Incongruously, The National Pork Producers Council said Wednesday that the FDA “did not provide compelling evidence” that antibiotic use in livestock is unsafe. I’m not sure what planet these people come from but the only reason we have such widespread use of antibiotics is because Congress censured the FDA’s findings in 1977.

Meanwhile, consumer advocates and environmental organizations lambasted the notoriously weak regulators, saying that the FDA’s is “pretending to act while barely acting at all,” this according to National Resources Defense Council.

Under the FDA’s voluntary plan:

  • The food industry would give antibiotics to animals only under the supervision of a veterinarian.
  • Veterinarians would prescribe antibiotics for food animals only to prevent, control, or treat specific diseases.
  • Drugmakers would voluntarily change antibiotic drug labels to indicate use of the drugs only when the animals’ health is threatened, and only with veterinarian oversight or consultation. A draft of this proposal was issued today and is open for public comment for 90 days.
  • New rules will govern the use of antimicrobial drugs in animal feed. A draft of the new rules was issued today and is open for public comment for 90 days.
  • The FDA will phase in the plan over the next three years. After that time, the FDA promises to check on how the plan is working and to take stronger action if it isn’t.
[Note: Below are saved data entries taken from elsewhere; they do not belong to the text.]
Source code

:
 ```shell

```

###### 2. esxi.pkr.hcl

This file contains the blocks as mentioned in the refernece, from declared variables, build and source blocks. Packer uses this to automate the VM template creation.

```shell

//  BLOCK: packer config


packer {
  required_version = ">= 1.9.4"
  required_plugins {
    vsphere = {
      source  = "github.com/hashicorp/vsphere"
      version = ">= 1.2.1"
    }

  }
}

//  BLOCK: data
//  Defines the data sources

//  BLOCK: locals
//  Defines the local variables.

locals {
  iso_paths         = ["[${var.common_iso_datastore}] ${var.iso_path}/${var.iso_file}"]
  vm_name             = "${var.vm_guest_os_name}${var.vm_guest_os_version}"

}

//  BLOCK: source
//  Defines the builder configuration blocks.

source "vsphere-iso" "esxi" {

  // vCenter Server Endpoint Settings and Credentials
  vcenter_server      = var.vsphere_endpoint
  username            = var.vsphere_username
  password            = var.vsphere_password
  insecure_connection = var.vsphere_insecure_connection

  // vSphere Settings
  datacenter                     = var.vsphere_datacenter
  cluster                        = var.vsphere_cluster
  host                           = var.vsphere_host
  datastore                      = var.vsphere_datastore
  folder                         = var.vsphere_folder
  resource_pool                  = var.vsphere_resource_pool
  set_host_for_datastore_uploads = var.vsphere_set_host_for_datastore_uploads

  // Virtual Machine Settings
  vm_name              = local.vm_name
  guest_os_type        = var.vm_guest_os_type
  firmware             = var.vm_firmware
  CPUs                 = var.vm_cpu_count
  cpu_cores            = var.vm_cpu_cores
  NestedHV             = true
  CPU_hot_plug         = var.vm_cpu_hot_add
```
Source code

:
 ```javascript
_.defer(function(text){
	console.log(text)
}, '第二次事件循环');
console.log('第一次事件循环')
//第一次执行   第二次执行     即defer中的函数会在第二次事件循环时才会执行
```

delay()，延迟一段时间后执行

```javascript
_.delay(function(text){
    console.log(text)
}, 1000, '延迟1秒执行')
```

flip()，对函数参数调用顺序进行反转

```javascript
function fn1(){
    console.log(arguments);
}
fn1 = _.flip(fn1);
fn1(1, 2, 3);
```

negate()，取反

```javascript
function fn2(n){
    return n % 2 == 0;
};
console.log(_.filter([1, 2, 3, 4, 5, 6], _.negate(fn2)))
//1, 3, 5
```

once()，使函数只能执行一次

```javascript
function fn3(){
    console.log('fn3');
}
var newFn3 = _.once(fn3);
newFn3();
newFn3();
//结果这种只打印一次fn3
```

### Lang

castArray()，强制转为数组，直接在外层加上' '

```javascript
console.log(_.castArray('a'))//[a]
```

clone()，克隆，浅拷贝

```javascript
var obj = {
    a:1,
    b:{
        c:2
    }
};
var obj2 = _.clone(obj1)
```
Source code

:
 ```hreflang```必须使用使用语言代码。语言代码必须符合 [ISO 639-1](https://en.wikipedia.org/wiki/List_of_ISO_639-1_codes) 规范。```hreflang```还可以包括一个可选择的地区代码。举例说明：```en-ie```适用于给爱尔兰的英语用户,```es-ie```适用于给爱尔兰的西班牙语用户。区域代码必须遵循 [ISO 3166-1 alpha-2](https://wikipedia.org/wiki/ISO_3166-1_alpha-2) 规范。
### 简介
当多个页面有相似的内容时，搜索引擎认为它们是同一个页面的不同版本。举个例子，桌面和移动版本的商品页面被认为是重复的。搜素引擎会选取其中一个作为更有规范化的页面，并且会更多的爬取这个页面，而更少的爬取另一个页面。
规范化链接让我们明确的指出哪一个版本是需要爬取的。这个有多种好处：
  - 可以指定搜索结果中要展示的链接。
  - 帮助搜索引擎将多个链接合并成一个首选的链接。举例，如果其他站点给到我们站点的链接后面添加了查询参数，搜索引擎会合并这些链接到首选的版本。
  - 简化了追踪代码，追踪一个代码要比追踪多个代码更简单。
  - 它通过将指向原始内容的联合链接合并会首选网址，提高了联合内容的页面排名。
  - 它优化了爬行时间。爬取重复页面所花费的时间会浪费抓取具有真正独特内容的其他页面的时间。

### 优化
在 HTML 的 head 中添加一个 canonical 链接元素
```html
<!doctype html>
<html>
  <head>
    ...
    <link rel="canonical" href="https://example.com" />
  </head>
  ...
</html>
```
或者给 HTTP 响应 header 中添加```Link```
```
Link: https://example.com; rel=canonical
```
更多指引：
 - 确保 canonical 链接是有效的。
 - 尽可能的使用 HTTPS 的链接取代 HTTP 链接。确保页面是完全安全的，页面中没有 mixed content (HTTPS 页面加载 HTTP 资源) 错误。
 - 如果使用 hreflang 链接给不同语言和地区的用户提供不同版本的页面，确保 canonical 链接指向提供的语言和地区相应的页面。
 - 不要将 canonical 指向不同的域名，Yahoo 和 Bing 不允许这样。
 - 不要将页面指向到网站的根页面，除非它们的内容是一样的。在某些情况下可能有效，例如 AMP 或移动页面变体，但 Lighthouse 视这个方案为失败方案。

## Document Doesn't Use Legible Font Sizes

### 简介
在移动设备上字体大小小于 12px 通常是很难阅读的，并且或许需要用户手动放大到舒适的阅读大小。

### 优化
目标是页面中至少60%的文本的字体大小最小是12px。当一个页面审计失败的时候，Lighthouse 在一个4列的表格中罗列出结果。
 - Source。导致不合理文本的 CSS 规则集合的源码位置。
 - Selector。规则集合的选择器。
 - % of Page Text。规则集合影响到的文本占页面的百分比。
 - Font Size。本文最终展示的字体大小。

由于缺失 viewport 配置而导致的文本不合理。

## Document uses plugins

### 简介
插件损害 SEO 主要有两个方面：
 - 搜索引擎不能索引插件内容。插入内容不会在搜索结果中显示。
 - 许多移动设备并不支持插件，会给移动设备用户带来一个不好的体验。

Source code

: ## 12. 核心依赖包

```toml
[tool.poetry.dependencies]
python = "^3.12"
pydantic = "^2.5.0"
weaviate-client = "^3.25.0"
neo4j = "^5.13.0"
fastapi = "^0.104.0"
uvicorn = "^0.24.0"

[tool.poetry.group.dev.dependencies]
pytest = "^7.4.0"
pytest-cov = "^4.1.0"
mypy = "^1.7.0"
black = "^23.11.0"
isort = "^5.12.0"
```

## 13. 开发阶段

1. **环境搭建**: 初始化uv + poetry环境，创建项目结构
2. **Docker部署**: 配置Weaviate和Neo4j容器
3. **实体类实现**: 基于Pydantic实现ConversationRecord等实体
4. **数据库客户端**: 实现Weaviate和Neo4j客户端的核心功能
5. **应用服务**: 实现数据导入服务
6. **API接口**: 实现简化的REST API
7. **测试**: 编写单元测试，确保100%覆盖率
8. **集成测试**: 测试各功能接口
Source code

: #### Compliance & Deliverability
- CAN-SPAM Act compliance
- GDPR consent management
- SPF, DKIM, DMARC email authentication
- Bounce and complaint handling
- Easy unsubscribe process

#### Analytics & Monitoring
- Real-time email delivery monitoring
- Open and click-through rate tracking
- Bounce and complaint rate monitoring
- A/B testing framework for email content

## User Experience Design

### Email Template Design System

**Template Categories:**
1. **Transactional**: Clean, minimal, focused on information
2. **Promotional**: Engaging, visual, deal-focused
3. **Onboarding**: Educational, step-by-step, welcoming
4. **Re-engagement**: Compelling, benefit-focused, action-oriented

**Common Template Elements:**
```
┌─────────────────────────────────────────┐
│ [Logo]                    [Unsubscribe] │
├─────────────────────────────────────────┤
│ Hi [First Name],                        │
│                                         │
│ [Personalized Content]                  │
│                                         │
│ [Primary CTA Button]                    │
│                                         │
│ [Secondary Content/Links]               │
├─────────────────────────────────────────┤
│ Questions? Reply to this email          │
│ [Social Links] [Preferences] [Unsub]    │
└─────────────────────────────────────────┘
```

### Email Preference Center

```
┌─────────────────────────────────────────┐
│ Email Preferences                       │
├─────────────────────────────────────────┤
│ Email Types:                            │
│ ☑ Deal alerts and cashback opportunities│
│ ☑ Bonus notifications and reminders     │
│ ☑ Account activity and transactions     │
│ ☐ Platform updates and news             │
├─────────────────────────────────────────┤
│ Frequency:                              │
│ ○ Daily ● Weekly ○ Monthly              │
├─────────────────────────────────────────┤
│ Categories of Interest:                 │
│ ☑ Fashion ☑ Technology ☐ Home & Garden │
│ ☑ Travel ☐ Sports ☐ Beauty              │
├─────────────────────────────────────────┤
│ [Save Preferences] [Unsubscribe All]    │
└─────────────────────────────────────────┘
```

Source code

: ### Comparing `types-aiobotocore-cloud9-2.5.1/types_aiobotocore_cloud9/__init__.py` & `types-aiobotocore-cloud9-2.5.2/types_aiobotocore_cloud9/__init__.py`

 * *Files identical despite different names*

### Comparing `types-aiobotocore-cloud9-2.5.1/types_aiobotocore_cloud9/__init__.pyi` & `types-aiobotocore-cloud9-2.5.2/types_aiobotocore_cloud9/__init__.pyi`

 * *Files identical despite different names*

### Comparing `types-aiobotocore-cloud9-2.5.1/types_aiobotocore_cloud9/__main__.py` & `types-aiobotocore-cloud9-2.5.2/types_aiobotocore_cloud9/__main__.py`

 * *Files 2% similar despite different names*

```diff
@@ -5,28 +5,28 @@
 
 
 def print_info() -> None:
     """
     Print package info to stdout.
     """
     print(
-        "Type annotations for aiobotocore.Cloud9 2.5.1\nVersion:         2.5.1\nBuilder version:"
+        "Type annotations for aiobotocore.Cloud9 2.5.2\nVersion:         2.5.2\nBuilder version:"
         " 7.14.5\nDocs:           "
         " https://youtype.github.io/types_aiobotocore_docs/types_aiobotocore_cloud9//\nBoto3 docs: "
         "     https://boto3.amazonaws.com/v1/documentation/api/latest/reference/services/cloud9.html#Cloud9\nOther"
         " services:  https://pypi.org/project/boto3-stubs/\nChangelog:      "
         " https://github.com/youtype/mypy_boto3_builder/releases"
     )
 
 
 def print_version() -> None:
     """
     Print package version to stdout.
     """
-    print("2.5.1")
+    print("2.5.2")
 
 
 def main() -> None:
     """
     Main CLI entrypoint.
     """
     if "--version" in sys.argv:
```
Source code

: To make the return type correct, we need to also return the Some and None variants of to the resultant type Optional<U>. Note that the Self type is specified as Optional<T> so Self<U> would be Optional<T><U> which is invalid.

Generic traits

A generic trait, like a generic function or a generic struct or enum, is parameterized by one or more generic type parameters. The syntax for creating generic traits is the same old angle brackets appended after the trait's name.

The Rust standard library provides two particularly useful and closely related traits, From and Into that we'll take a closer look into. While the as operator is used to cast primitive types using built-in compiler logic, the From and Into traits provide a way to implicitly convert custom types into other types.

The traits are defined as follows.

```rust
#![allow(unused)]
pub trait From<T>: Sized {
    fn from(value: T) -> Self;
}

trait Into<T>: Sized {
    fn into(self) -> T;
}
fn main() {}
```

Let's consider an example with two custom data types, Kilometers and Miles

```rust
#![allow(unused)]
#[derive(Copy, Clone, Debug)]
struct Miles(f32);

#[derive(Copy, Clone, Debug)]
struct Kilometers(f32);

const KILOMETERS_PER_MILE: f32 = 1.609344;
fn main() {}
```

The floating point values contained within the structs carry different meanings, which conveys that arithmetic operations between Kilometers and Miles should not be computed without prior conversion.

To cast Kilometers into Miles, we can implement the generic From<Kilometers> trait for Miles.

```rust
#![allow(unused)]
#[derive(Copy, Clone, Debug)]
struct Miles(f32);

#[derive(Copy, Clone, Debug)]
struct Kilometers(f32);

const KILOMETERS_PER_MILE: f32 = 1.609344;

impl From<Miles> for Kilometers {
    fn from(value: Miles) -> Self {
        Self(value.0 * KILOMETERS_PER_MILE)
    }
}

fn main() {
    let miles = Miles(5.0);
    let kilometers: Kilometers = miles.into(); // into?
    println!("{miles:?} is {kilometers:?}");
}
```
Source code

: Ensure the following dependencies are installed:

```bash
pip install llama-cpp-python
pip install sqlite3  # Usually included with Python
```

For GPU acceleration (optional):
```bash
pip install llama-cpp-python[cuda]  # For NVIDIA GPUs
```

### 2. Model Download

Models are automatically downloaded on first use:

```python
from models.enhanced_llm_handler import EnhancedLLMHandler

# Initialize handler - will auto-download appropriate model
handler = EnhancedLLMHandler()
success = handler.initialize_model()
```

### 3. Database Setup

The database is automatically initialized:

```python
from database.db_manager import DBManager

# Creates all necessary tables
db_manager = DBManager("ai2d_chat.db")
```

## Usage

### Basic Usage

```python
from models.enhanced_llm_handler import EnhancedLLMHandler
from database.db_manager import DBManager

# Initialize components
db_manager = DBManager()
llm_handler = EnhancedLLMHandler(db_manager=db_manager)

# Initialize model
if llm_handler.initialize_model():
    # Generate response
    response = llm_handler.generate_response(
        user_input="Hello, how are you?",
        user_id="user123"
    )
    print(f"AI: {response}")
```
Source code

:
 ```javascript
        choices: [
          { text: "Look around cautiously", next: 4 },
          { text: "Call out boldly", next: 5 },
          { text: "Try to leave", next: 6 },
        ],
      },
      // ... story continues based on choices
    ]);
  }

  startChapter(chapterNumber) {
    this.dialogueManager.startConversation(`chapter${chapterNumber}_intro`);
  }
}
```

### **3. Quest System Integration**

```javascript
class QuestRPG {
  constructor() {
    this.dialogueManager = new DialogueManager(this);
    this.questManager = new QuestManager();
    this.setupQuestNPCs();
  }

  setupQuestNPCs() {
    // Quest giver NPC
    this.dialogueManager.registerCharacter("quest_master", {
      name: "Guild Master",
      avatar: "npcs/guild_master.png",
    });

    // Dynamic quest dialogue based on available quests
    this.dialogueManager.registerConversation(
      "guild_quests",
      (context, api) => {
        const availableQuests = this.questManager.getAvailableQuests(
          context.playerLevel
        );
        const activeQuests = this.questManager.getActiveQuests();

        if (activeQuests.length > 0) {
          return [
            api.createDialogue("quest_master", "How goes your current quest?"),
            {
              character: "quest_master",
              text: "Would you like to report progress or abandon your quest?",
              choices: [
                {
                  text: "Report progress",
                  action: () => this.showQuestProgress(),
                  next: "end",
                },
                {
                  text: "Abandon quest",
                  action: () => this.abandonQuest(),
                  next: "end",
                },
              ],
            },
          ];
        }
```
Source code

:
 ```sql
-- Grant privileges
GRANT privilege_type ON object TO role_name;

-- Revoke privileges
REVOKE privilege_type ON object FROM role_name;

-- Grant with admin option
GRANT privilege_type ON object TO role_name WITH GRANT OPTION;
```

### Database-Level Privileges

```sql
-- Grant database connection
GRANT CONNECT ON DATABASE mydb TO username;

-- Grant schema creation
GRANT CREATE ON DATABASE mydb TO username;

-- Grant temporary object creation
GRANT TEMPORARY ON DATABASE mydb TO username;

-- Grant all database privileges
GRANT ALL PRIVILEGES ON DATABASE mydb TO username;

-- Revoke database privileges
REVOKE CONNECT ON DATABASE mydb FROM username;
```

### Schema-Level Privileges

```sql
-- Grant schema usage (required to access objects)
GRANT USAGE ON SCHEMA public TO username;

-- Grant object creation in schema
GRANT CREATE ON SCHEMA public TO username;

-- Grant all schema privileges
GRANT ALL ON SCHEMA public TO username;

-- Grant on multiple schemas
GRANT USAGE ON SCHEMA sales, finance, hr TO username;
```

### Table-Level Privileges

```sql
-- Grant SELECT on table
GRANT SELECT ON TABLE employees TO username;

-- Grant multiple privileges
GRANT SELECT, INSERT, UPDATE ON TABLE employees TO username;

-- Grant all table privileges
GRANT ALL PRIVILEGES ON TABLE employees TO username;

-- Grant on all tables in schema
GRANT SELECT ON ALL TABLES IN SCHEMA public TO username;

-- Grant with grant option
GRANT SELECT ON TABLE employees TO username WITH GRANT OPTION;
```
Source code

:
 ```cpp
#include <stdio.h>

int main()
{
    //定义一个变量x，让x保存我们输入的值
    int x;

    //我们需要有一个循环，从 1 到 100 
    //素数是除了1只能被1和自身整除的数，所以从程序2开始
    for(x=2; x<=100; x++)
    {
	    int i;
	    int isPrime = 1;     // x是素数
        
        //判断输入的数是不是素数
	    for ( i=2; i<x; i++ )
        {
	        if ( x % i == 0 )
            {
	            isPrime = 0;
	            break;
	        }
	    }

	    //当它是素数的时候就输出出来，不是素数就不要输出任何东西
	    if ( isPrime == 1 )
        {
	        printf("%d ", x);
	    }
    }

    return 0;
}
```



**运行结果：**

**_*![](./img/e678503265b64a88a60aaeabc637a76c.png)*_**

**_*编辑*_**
Most of the antibiotics given to food animals are put in their feed or water. This almost always is done on a herd-wide or flock-wide basis. It makes animals put on weight faster and makes them gain more weight with less food.

When antibiotics are used this way, the dose the animals get isn’t enough to kill off all the bacteria inside them. Over time, the bacteria become more and more drug resistant. When such superbugs infect humans, standard treatments don’t cure the infection.

There are some researchers, such as an expert panel of the Institute of Food Technologists, who say the odds are low that any of these bugs will find their way into humans. But in testimony before Congress, the USDA, the FDA, and the CDC all said that the use of antibiotics in food animals leads to infections with drug-resistant bacteria in humans.